===== Passage shown =====
Thursday, February 19, 2009

Sixx A.M.

The Heroin Diaries Soundtrack
Eleven Seven Music

I was a Motley Crue fan from way back (especially their first two albums) but they went a little too commercial for me and I never really followed them much after "Shout At The Devil". That said, I never showed much interest in the solo efforts of some of the members either. That changed when I heard Sixx A.M 's song "Life Is Beautiful". This was an example of a great rock song that stayed in my head for days on end. However, was the rest of the album just as good, or was it just a fluke? After just one listen to "The Heroin Diaries", I can tell you for sure it was not a fluke. This is solid, extremely well written album full of fantastic songs that you will want to hear over and over again.

"The Heroin Diaries" chronicles bassist Nikki Sixx's downward spiral into the black abyss of heroin addiction and his desperate struggle to crawl back from the gutter that had become his life. The story takes place in the years 1986 through 1987 during Motley Crue's reign of debauchery and decadence. While it's not the most uplifting of subject matters, you feel as if your with him on this journey to regain his sanity and his soul. The songs themselves range from heavy, hard rock numbers to mournful ballads, all having brilliant lyrics with spoken word intermissions by Sixx himself. Regardless if you’re a Crue fan or not, this is a great album that I can't say enough good things about.

- Craig Harvey

Dimension Zero

He Who Shall Not Bleed

On their fourth album (first one for me) Dimension Zero hits hard with a blitzkrieg attack of blackened/death/thrash metal (or something along those lines) that's as violent as a rabid pit bull from beginning to end. Acidic, screeching vocals coagulate with furious guitar/bass riffs and maniacal drumming. Dimension Zero is a side project from members of In Flames, Soilwork and a former drummer/vocalist from Marduk. While it's got some great metal fireworks, it tends to fall flat on originality, as most of the songs sound too much alike, not to mention this style has been done to death and sounds tired. That said, the brutality on the other hand, is top notch. It doesn't let up for a second. You kinda feel like someone beat you to death after it's all over (which for a metal album is a good thing.) However, I think that metal bands need to quit listening to each other so much and go outside their genre for influences to have a more diverse sound. They got half the formula right anyway, so it's not a total loss.

- Craig Harvey



Lethargy are a band of many sonic layers that together produce a hard rock/metal sound that is heavy, melodic, and massively infectious. This young foursome from the UK sound like a band twice their age, but don't let their youth fool you; these guys are the real deal. Pulling from early classic rock, stoner/doom, and more modern prog/thrash metal, they twist all these influences into a massive wall of sound that will catch you from the first song till the last. "Purification" has some of the thickest, tightest guitar riffs and catchy wah-drenched solo's, that sound effortless and flawless. And oh, does this band groove like nobody's business. Phil Humphery delivers a soulful, powerful vocal performance (not to mention his phenomenal guitar work) that is well complimented by co-guitarist Andy Hunt, who along with bassist Marc Jones supply backup vocals. Drummer Gaz Hunt does what drummers do best and that's pound the living hell out of his kit, providing this band with a fucking solid, brick wall foundation. Don't try to classify these guys as they've thrown in everything but the kitchen sink into their musical brew. Just enjoy the hell out of it. I promise you will.
===== Excerpted records =====
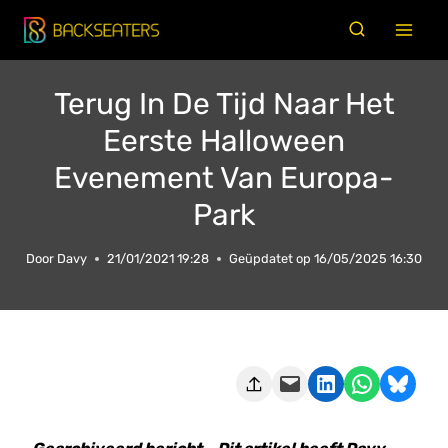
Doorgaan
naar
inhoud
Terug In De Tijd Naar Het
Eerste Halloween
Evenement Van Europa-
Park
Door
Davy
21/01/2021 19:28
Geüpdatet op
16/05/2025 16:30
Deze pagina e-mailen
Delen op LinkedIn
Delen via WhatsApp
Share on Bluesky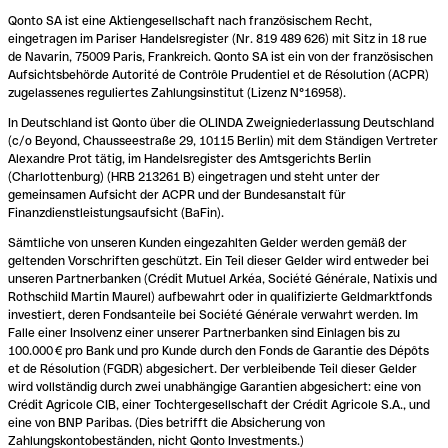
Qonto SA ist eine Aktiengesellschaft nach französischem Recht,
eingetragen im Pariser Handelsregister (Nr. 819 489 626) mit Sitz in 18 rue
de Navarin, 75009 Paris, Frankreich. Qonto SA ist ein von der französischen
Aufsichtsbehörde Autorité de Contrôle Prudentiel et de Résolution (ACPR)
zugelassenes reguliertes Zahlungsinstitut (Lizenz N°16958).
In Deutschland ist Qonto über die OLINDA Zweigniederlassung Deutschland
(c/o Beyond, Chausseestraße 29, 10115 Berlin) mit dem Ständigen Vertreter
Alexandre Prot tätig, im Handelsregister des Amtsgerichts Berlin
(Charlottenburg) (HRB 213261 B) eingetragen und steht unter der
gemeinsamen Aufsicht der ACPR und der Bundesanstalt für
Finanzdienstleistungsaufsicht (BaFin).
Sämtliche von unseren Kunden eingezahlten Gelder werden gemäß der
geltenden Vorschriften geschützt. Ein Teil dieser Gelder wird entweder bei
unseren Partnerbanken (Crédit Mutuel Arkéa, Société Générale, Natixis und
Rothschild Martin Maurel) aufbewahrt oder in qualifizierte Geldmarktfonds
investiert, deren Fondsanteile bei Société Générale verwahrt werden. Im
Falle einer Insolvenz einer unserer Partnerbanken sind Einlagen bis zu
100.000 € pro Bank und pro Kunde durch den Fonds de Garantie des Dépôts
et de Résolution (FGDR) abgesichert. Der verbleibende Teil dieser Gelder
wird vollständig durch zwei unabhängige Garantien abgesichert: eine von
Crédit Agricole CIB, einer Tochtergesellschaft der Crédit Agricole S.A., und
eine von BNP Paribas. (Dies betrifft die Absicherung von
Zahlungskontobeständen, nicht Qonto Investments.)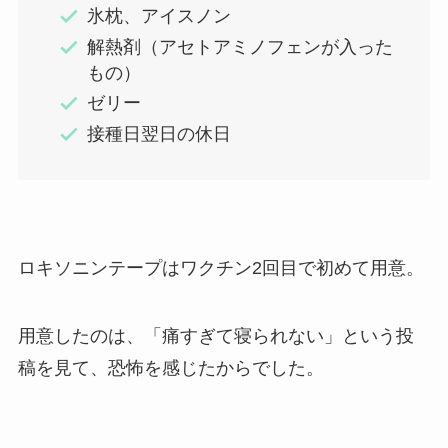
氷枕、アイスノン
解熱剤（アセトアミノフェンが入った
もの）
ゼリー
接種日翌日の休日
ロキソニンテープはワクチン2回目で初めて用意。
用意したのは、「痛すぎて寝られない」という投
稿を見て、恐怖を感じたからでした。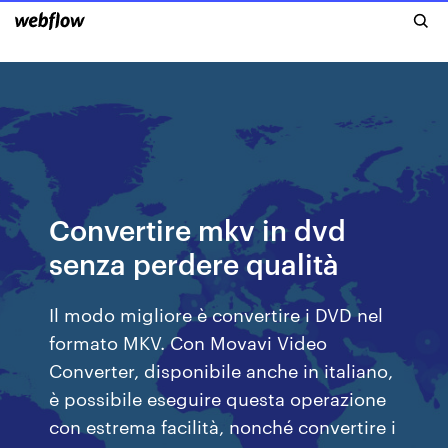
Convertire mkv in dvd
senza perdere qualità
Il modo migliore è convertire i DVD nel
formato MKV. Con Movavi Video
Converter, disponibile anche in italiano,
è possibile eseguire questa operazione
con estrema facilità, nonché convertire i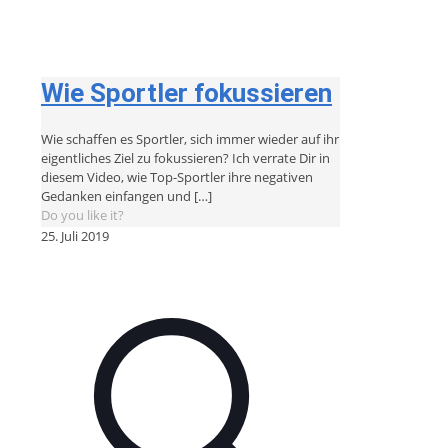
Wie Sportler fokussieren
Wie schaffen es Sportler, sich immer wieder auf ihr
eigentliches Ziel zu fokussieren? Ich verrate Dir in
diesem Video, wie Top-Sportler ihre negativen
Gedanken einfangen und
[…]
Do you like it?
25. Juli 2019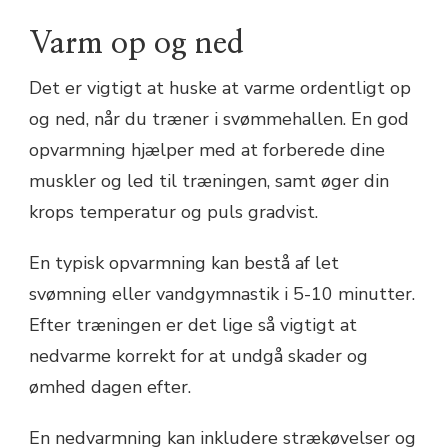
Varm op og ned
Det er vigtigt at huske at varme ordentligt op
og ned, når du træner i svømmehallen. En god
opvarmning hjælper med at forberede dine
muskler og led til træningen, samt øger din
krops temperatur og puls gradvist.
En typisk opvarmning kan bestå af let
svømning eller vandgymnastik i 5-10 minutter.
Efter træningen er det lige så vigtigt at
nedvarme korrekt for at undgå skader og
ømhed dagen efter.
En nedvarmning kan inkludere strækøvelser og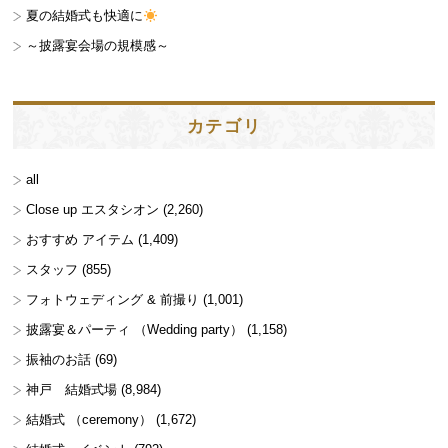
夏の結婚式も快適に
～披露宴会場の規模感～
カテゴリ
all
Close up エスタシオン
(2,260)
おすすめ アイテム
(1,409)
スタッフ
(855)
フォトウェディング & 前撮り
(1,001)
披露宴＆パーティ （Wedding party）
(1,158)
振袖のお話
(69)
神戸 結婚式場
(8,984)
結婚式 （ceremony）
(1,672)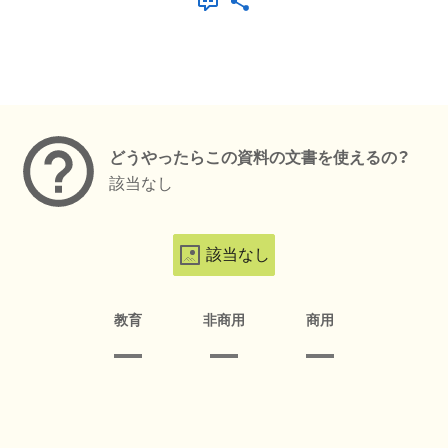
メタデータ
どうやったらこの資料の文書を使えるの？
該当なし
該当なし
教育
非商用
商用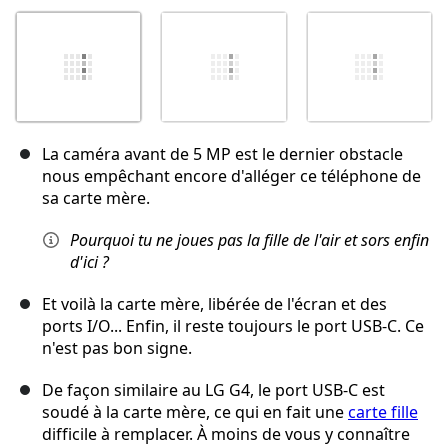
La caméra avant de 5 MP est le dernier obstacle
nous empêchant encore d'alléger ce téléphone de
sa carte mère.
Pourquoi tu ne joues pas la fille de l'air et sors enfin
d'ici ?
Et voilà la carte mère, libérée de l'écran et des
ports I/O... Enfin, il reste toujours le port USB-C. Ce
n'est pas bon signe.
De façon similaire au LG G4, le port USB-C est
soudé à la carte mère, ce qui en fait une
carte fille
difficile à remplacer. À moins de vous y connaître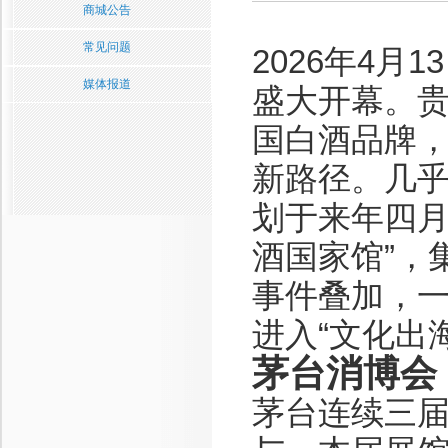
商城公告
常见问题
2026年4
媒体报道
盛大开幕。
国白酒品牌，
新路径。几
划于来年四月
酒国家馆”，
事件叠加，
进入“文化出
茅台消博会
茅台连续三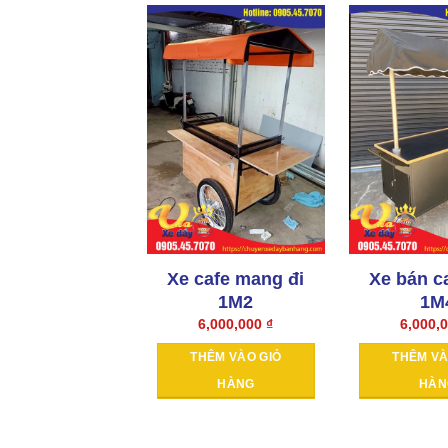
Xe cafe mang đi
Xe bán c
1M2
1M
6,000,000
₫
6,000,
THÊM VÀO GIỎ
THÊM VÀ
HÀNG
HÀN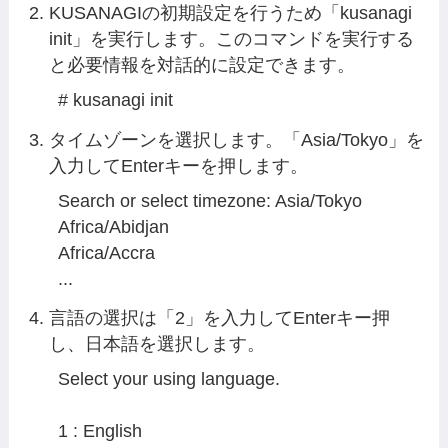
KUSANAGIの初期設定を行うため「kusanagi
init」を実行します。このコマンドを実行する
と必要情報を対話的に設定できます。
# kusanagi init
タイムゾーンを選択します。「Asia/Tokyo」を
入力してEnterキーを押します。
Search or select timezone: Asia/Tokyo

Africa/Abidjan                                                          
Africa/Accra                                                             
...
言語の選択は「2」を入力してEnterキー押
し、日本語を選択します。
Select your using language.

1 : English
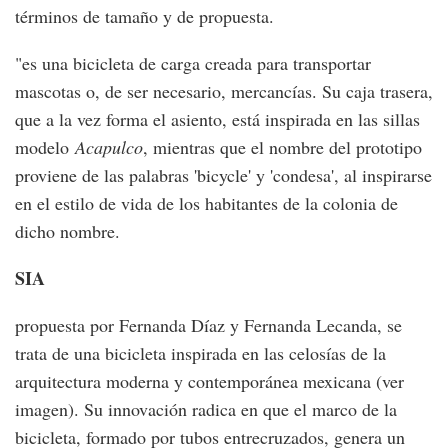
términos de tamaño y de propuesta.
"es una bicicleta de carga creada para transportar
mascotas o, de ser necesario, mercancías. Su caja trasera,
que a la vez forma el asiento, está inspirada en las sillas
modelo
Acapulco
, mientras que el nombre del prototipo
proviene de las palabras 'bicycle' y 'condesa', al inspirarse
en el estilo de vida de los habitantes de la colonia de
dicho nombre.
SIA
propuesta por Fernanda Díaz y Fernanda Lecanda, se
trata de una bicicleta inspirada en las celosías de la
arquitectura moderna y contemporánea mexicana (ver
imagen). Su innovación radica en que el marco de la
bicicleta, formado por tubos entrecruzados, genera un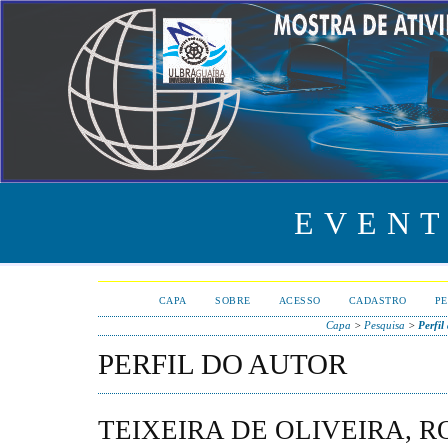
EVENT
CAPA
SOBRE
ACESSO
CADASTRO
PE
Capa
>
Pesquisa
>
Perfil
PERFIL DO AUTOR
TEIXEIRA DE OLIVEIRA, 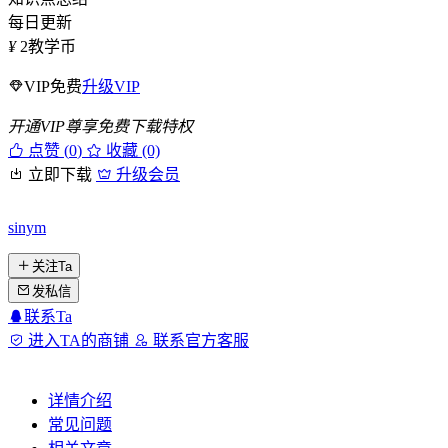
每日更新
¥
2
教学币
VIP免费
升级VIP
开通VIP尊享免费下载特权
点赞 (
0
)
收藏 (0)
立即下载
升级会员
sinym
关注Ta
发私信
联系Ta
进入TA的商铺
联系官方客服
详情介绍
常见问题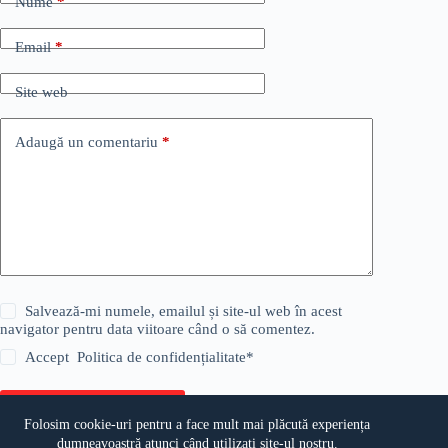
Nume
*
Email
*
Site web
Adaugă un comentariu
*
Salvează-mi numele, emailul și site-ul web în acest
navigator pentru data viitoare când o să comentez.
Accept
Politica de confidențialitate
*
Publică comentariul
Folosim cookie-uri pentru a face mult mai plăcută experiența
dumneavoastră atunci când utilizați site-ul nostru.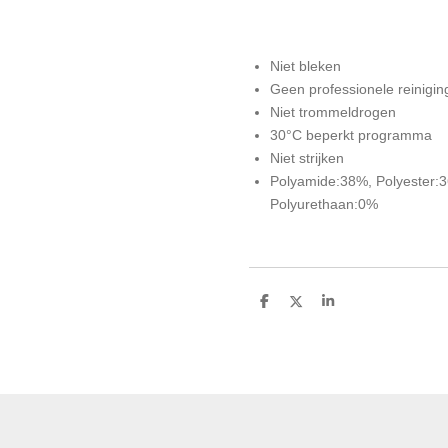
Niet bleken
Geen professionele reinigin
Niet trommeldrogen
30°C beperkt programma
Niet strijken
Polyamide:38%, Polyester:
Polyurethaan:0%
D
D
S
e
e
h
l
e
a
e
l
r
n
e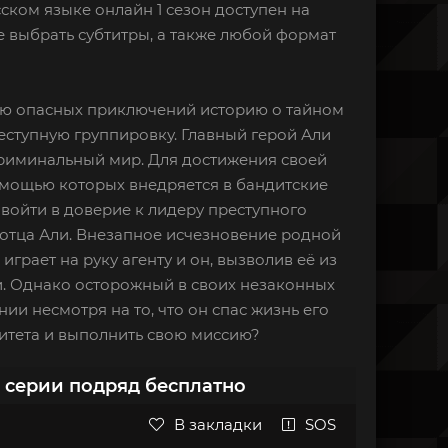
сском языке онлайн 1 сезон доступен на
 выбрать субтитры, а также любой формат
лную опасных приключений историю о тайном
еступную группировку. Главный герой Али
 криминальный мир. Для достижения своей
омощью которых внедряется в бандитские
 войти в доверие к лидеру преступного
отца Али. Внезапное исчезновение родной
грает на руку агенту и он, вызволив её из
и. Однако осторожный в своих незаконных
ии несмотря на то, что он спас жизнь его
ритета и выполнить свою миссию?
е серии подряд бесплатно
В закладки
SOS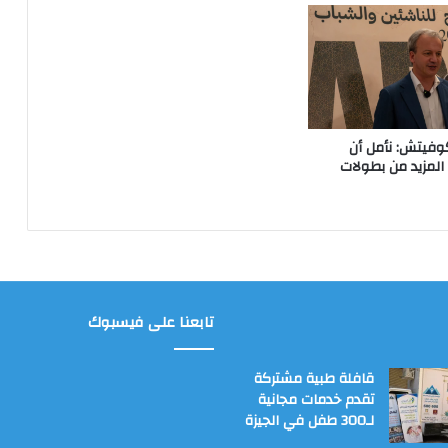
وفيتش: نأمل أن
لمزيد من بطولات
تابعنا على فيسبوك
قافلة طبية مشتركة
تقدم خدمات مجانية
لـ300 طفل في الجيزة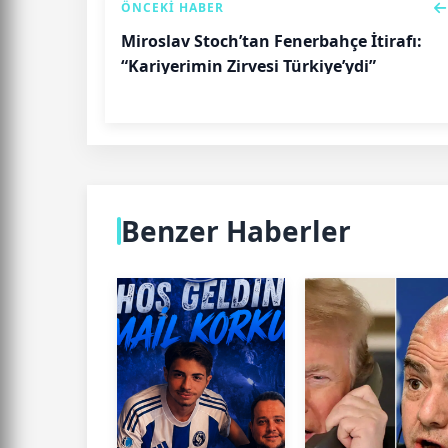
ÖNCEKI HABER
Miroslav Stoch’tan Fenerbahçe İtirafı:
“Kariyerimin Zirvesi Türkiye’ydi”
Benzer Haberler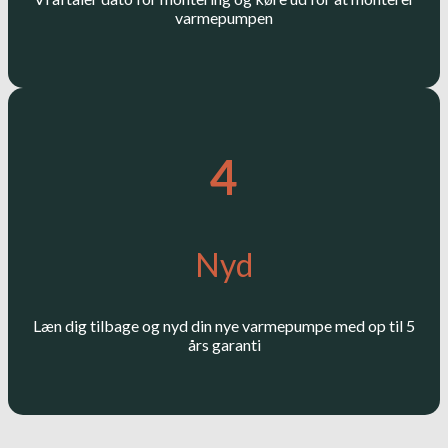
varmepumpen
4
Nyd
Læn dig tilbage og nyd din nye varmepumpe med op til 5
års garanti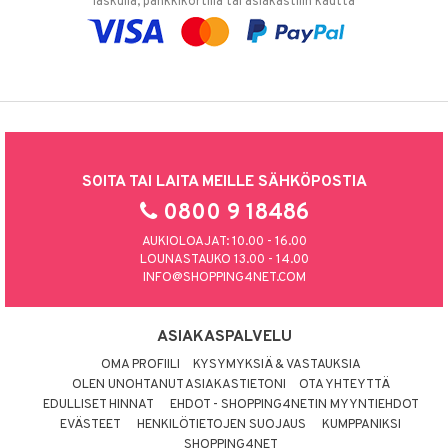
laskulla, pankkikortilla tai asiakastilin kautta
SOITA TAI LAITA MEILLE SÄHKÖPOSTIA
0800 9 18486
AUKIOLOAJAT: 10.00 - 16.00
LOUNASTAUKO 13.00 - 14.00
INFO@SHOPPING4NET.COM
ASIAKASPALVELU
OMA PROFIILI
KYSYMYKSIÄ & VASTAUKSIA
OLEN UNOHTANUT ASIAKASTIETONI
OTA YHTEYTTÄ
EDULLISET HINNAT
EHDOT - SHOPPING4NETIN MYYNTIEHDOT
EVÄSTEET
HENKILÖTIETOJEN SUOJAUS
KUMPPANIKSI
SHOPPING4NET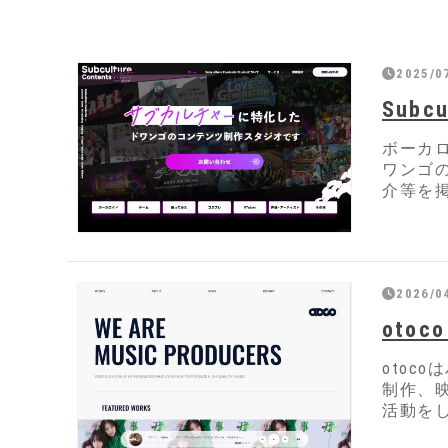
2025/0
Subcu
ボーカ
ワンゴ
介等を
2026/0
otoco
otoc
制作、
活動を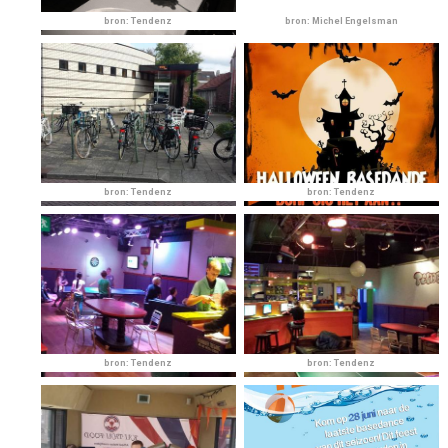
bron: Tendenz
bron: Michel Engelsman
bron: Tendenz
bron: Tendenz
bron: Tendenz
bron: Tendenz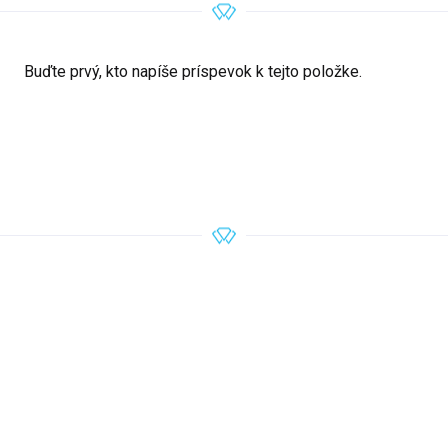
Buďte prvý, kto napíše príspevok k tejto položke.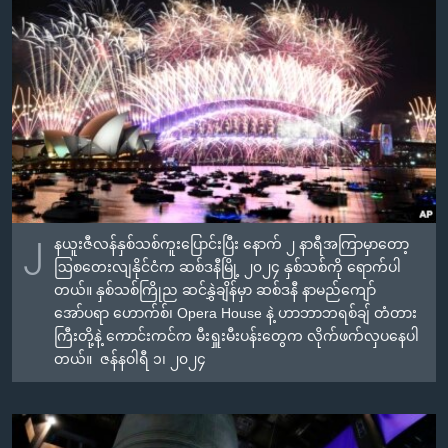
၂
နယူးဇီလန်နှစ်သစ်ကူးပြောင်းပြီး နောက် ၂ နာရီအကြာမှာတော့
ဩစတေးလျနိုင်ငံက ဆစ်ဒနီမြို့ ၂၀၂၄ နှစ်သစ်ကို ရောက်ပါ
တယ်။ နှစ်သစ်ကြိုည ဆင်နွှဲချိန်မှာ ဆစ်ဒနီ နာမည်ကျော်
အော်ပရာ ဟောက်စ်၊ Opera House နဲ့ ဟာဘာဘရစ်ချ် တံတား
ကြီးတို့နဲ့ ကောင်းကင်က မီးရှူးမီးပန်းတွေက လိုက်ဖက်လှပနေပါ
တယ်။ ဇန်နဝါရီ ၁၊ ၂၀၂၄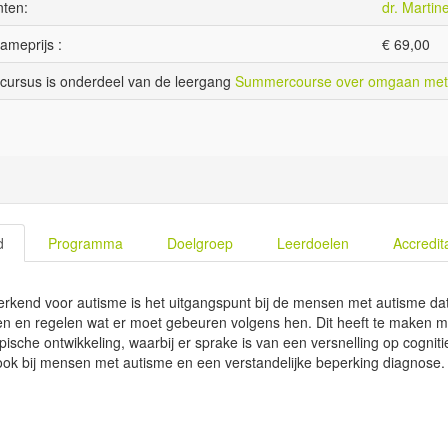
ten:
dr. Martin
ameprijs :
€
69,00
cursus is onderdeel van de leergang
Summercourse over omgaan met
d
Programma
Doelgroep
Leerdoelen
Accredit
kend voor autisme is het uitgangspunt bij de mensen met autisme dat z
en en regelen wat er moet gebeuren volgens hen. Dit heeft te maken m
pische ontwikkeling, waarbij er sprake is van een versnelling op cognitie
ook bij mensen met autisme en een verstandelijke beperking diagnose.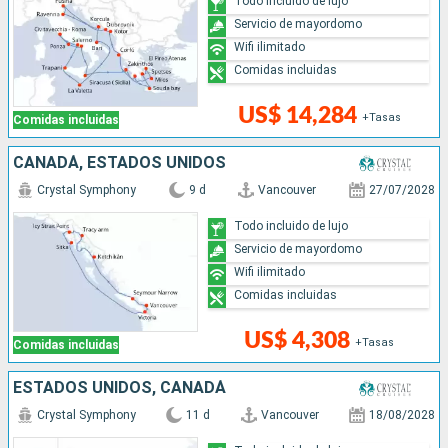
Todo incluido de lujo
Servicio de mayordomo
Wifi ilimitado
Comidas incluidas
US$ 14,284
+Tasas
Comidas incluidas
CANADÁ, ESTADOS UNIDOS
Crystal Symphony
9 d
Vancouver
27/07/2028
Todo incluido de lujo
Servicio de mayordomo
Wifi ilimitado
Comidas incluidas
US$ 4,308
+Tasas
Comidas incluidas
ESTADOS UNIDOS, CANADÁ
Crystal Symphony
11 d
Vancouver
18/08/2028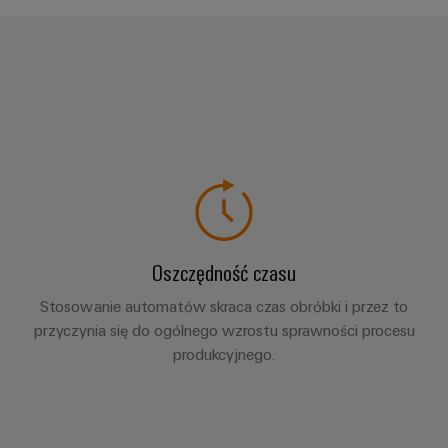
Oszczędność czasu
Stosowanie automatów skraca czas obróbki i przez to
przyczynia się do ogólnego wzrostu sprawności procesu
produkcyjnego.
=====
■ What the task requires: Print the stretch of the album reviews from "Thursday, February 19, 2009" through "and over again." word for word. The material has no connection to the album reviews.

■ Solution:
Thursday, February 19, 2009

Sixx A.M.

The Heroin Diaries Soundtrack
Eleven Seven Music

I was a Motley Crue fan from way back (especially their first two albums) but they went a little too commercial for me and I never really followed them much after "Shout At The Devil". That said, I never showed much interest in the solo efforts of some of the members either. That changed when I heard Sixx A.M 's song "Life Is Beautiful". This was an example of a great rock song that stayed in my head for days on end. However, was the rest of the album just as good, or was it just a fluke? After just one listen to "The Heroin Diaries", I can tell you for sure it was not a fluke. This is solid, extremely well written album full of fantastic songs that you will want to hear over and over again.